■ Your goal ■
Give the lines again exactly as they appear below, from the line with "Hypertension profiles: indicator guide" to the line with "mmHg or less. |", both included, and only those lines. Leave every picture out.

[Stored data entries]
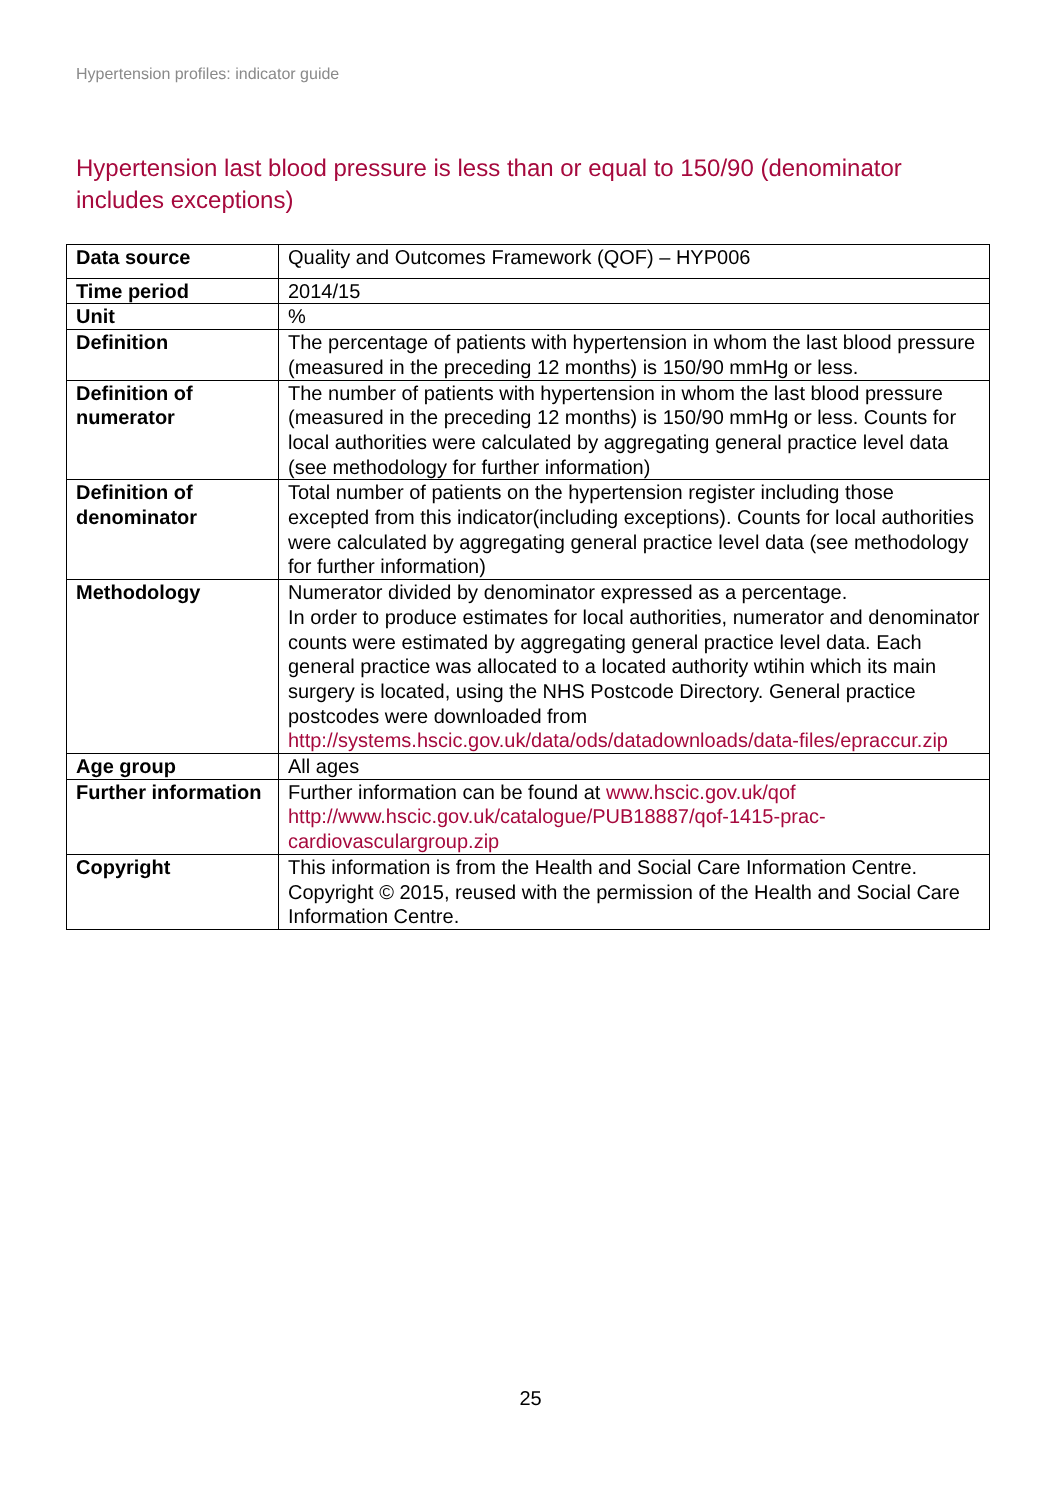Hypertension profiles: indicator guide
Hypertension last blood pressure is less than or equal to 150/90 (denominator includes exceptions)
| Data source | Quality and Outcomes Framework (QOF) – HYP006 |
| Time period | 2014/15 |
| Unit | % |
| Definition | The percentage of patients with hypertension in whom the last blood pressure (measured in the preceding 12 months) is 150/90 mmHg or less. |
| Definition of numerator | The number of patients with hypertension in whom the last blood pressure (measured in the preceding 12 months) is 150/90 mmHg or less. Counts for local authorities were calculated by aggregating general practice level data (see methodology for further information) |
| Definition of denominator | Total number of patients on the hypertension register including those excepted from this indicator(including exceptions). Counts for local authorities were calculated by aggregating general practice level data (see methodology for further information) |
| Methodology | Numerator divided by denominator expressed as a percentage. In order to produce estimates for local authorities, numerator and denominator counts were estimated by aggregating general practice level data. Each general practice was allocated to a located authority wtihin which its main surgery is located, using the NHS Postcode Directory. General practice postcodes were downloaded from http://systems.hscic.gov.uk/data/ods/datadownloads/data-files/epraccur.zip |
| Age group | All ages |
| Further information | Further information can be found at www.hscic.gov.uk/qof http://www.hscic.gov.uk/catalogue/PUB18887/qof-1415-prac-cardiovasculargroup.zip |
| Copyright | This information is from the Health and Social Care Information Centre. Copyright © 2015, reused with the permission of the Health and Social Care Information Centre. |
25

--

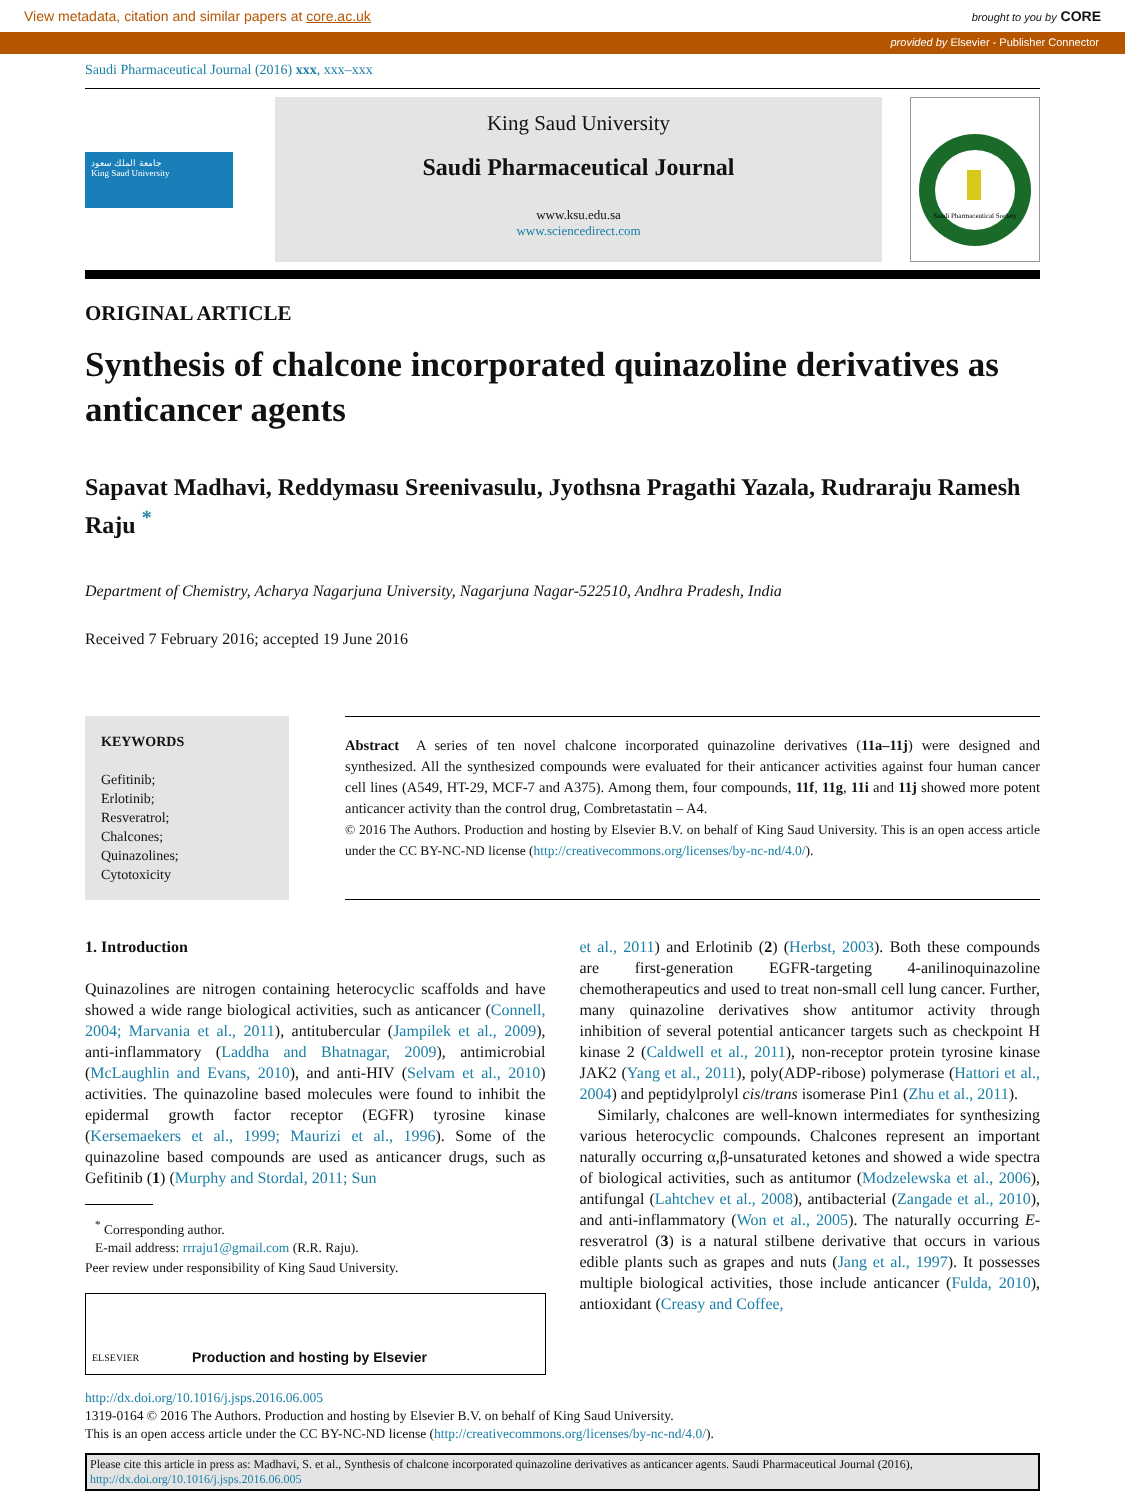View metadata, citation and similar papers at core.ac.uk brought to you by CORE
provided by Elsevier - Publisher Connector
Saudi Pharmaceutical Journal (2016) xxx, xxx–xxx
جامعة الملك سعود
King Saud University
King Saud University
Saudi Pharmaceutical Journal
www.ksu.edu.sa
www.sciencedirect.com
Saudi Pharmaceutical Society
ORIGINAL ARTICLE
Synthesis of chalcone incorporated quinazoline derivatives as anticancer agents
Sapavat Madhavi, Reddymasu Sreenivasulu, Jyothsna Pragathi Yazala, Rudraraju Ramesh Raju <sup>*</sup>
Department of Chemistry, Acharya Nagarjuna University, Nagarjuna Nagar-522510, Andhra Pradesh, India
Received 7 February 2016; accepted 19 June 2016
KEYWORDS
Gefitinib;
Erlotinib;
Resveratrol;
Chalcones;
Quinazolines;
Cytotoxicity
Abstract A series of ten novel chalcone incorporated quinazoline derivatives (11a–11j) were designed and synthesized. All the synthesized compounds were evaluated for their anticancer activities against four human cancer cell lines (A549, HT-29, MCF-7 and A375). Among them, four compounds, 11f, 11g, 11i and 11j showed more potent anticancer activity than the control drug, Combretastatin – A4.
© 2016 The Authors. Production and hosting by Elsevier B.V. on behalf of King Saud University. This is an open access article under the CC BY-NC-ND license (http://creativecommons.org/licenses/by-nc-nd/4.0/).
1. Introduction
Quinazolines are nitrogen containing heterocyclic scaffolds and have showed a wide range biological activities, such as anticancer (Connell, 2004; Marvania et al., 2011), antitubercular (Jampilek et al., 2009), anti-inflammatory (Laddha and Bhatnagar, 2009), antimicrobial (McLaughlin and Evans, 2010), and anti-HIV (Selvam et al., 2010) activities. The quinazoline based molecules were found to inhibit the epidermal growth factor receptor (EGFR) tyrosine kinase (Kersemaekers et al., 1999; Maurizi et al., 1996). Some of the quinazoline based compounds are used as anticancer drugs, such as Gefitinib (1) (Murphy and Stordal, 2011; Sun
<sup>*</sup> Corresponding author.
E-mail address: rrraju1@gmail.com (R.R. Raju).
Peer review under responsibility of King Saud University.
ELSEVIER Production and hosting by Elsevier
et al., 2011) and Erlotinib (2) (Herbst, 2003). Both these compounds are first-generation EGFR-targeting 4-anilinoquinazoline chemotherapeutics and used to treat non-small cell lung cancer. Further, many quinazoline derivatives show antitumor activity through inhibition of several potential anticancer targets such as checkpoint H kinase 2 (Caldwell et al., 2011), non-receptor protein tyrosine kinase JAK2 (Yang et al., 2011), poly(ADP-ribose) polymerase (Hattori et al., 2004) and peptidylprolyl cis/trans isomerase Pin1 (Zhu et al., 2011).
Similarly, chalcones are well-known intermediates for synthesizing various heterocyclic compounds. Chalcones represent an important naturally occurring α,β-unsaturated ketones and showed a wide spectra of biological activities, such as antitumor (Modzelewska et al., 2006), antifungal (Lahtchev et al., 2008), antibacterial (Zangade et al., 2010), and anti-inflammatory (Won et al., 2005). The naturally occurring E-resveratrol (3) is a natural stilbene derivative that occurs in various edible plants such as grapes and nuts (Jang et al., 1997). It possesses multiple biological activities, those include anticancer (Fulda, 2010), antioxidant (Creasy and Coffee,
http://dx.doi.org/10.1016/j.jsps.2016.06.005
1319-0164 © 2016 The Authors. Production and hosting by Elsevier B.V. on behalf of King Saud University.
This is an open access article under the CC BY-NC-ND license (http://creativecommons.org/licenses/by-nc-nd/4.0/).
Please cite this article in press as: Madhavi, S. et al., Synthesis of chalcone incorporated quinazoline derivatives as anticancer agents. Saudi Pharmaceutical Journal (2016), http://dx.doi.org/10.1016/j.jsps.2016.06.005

■ Response to the exercise ■
Hypertension profiles: indicator guide
Hypertension last blood pressure is less than or equal to 150/90 (denominator includes exceptions)
| Data source | Quality and Outcomes Framework (QOF) – HYP006 |
| Time period | 2014/15 |
| Unit | % |
| Definition | The percentage of patients with hypertension in whom the last blood pressure (measured in the preceding 12 months) is 150/90 mmHg or less. |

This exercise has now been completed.